*Things to do:*
a) In the Anne Enright profile, edit everything from "Biography of Enright" down to "Bray, Co Wicklow." so that "television producer" is replaced by "radio producer".
b) Carry the Anne Enright profile forward from the point at which it stops.

*Text shown:*
========================================

Biography of Enright

Born in Dublin in 1962, Anne Enright was educated in Dublin, Canada and at the University of East Anglia, on the creative-writing MA course. For six years, she was a television producer in Dublin, and now broadcasts on RTE; she also writes for the London Review of Books and the Irish Times. She is married to the actor and director Martin Murphy; their children are aged four and seven. Her fiction includes the short stories of The Portable Virgin (which won the Rooney Prize for Irish Literature), and four novels: The Wig My Father Wore, What Are You Like?, The Pleasure of Eliza Lynch and The Gathering (Cape), which this week won the Man Booker Prize. She has also published a non-fiction book on motherhood, Making Babies. She lives with her family in Bray, Co Wicklow.

Interview

Before leaving Dublin for London, she had duly told her two young children, "If Mama doesn't win the award, don't cry. It's not about winning. My daughter still isn't over the shock of sports day, which is the only competitive thing that happens in her school." Now, all that sensible parental advocacy of "It's the taking part" lies in ruins. " Unfortunately, that moral has been completely overturned." All the same, as she admits, "There was probably a little writerly monster in me that thought I was definitely going to do it."

"People in the business know how contingent and arbitrary the whole thing is," she adds, a sharp and mischievous presence even after four hours' sleep, and forever seeking the word and the idea that really fits the case. "The wider public sees it as a... transmogrification, as if it was somehow fated. That's not actually the case. But it is lovely to be lucky. I did always want to be lucky, and there have been times when I haven't felt lucky with books."

In fact, that writerly monster had good reasons for its confidence. Enright's fourth novel, The Gathering (Jonathan Cape, £12.99), overcomes the already-famous (or infamous) harshness of its material – suicide, abuse, quarrels, secrets and terrors passed down the generations of a fissiparous Irish clan like a cache of slow-ticking bombs – with the arresting and even exuberant precision of its art. Through the finely-tuned and often grimly comic first-person voice of her narrator Veronica Hegarty, as she returns to Dublin after the death of her brother Liam, Enright makes even this saddest of sagas sing.

She feels that, once they get to grips with the actual novel rather than its reputation, readers will be happy to ignore the deterrent "bleak, bleak, bleak" tag and appreciate the company of the uncontrolled and (often) savagely amusing Hegartys. "It's been selling very briskly in Ireland, and I just feel that word of mouth had a lot to do with that. It kept doing well, so I thought that people must be reading it and not throwing it across the room. I kind of trust this book a little more to make its way in the world, prizes notwithstanding.

========================================

*Dataset records:*
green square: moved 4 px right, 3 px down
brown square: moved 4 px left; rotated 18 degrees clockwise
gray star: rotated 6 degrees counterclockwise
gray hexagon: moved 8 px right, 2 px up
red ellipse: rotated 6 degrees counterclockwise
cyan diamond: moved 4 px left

========================================

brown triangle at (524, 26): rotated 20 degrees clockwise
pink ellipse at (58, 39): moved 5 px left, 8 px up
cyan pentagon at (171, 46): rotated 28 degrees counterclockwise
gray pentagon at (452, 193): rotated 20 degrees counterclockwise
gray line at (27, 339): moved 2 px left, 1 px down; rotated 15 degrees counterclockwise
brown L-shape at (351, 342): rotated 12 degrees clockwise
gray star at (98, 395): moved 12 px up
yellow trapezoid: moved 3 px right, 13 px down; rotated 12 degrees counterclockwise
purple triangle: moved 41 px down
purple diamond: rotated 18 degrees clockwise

========================================

*Answers to the problems:*
a)
Biography of Enright

Born in Dublin in 1962, Anne Enright was educated in Dublin, Canada and at the University of East Anglia, on the creative-writing MA course. For six years, she was a radio producer in Dublin, and now broadcasts on RTE; she also writes for the London Review of Books and the Irish Times. She is married to the actor and director Martin Murphy; their children are aged four and seven. Her fiction includes the short stories of The Portable Virgin (which won the Rooney Prize for Irish Literature), and four novels: The Wig My Father Wore, What Are You Like?, The Pleasure of Eliza Lynch and The Gathering (Cape), which this week won the Man Booker Prize. She has also published a non-fiction book on motherhood, Making Babies. She lives with her family in Bray, Co Wicklow.

b)
Needless to say, Enright's novel is no sort of disguised confessional. In fact, she received a text from her sister which read: "Book very good and not overly autobiographical". And she compares the author's and the actor's art of honest fabrication. "We admire the generosity of actresses who bring a lot of themselves to their work, but we know it's not them."

The real Anne Enright lives in the pleasant (and pricey) seaside suburb of Bray, south of Dublin, is married to the actor and director Martin Murphy, and has two children, aged four and seven. She worked for several years as a producer of TV programmes for RTE in Dublin, and has also climbed that academic Parnassus of contemporary fiction, the MA writing course at UEA in Norwich. Whether writing a novel in celebration of the legendary tart from Cork who became the Eva Peron of Paraguay (The Pleasure of Eliza Lynch) or puncturing maternal myths in her book about motherhood, Making Babies, she has for a decade left a trail of broken taboos and slain sacred cows in her wake.

It all sounds much like a template for the modern Irish dream. Yet The Gathering shows in wrenching detail how the old Ireland haunts the new, just as the awesome figure of the grandmother, Ada, intrudes continually into the hearts and minds of her numerous and scattered tribe. "The novel is full of residues and ghosts, and things that don't go away," she comments. "Or, as they go away, they ossify... They turn kitsch and they turn dead."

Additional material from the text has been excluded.